Le marché de la publicité en ligne atteindra 19 361 millions d’euros en 2026, représentant 73,0 % du marché publicitaire français. Cette progression (+12,6 %) s’appuie sur le Social (+17,2 % à 7 114 M€), le Commerce Media (+17,7 % à 3 835 M€) et le Search (+8,3 % à 6 409 M€).

Les recettes de la télévision totale baissent de -3,3 % en 2026 (à 3 071 M€). La TV linéaire classique recule de -7,3 % (à 2 436 M€), tandis que la TV digitale (Connected TV, replay, streaming) progresse de +16,4 % (à 636 M€).

L’Affichage (OOH) poursuit sa hausse avec +4,4 % (1 383 M€). La Presse écrite (-1,3 % à 1 596 M€), l’Audio (-0,8 % à 704 M€) et le Marketing direct (-2,5 % à 418 M€) affichent de légers replis.

Quelle méthodologie ?

Madison & Wall estime les revenus publicitaires selon une approche « bottom-up », construite principalement à partir des données financières publiées par les entreprises : chiffre d’affaires publicitaire, comptes, documents réglementaires, présentations investisseurs ou données liées aux transactions.
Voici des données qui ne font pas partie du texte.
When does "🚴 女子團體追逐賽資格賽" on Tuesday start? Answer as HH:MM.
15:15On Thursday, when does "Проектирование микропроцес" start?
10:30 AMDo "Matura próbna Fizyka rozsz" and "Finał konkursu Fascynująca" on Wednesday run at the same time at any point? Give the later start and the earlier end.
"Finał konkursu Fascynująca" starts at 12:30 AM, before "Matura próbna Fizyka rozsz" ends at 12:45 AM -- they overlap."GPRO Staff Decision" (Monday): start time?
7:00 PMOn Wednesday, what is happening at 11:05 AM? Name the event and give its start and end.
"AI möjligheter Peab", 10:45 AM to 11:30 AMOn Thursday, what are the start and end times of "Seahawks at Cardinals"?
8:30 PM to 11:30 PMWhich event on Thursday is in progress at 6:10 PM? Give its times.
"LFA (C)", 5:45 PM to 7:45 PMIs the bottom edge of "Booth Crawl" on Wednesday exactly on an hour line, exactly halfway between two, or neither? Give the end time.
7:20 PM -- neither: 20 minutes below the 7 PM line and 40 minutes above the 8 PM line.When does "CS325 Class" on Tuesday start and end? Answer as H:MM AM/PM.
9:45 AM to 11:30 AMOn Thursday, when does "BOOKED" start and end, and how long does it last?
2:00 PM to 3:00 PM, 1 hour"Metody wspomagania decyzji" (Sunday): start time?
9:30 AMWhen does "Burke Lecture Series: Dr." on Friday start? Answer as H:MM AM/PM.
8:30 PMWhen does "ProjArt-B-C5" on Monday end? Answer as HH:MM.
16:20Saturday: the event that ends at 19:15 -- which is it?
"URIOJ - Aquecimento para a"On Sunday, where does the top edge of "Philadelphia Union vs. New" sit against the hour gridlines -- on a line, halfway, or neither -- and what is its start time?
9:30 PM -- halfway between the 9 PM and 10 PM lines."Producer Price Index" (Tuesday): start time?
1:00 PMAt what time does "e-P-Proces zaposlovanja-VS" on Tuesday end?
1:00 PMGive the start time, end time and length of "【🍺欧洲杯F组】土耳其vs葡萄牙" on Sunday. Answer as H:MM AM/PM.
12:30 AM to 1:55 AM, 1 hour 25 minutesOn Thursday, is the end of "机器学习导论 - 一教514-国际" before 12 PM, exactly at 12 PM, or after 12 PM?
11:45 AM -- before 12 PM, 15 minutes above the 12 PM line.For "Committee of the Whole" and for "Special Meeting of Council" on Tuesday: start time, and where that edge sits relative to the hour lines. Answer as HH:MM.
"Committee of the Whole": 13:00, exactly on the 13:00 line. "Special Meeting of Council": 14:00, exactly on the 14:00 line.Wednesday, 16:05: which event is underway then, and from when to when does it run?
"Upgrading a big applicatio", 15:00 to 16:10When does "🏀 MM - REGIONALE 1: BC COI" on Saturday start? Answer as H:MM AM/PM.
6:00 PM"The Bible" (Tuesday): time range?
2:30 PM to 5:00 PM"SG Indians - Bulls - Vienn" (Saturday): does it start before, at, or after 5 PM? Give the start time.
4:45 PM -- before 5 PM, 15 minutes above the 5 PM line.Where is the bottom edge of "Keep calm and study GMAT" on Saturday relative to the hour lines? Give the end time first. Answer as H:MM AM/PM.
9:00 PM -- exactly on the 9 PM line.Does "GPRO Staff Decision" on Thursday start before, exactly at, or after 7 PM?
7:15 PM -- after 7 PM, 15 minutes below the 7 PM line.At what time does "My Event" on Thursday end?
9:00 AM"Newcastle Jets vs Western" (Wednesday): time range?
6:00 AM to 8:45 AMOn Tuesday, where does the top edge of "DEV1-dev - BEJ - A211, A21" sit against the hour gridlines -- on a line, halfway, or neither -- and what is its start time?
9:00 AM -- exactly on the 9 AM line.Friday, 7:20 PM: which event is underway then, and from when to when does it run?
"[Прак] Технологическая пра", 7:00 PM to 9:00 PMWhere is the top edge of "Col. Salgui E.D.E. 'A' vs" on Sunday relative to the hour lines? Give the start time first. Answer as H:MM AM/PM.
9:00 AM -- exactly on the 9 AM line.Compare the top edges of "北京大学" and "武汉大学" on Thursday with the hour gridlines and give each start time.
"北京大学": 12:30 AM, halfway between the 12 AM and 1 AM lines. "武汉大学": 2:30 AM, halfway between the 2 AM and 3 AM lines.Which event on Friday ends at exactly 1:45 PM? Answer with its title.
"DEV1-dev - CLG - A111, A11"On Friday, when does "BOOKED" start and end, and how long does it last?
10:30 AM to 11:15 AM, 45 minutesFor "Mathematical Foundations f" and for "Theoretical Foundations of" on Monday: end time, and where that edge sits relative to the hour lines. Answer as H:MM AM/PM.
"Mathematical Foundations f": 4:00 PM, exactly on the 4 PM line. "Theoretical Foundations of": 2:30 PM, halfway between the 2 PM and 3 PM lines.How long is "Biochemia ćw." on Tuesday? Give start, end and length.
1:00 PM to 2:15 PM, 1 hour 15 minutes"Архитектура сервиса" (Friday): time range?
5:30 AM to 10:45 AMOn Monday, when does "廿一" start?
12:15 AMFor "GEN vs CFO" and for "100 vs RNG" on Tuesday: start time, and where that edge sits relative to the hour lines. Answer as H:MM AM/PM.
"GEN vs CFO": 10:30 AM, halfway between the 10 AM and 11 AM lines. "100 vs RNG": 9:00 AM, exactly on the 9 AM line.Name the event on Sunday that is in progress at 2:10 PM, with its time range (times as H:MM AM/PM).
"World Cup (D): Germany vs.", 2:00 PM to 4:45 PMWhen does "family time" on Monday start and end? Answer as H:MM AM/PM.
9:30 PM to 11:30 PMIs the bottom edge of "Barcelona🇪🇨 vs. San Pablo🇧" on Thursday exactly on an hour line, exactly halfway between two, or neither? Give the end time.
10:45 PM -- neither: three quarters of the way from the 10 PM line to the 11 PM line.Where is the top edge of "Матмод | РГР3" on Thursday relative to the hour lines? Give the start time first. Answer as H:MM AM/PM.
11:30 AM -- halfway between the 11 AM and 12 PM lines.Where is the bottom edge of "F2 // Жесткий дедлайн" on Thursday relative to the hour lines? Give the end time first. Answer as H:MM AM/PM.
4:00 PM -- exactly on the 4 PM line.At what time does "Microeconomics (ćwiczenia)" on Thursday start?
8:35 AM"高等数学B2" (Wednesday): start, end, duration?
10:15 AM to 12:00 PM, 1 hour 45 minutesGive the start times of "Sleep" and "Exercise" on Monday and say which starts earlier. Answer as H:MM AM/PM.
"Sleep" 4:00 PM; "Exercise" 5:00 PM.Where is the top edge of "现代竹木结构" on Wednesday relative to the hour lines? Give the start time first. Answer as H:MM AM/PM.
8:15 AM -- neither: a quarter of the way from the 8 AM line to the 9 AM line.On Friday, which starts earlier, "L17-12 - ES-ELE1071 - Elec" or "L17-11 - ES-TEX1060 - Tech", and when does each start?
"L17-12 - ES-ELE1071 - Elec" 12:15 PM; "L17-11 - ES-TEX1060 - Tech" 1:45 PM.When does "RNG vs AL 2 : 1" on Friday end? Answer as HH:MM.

Lorsque les plateformes internationales ne publient pas leurs revenus pays par pays, le cabinet répartit leurs revenus globaux ou régionaux à l’aide de modèles propriétaires intégrant notamment l’usage local, la concurrence, la demande publicitaire et la structure du marché. Les données publiques, réglementaires, d’audience ou issues d’organismes professionnels servent ensuite à compléter les zones où l’information financière est insuffisante. Madison & Wall indique que plus de 90 % des revenus de sa base reposent directement sur des données financières ou sur des allocations dérivées de celles-ci.

Pour la France, les revenus des grandes plateformes qui ne publient pas de chiffre d’affaires publicitaire national sont estimés à partir de leurs revenus globaux ou régionaux, puis répartis selon un modèle propriétaire tenant compte notamment de l’usage local, de la concurrence et de la demande publicitaire. Les chiffres sont donc à prendre avec des pincettes.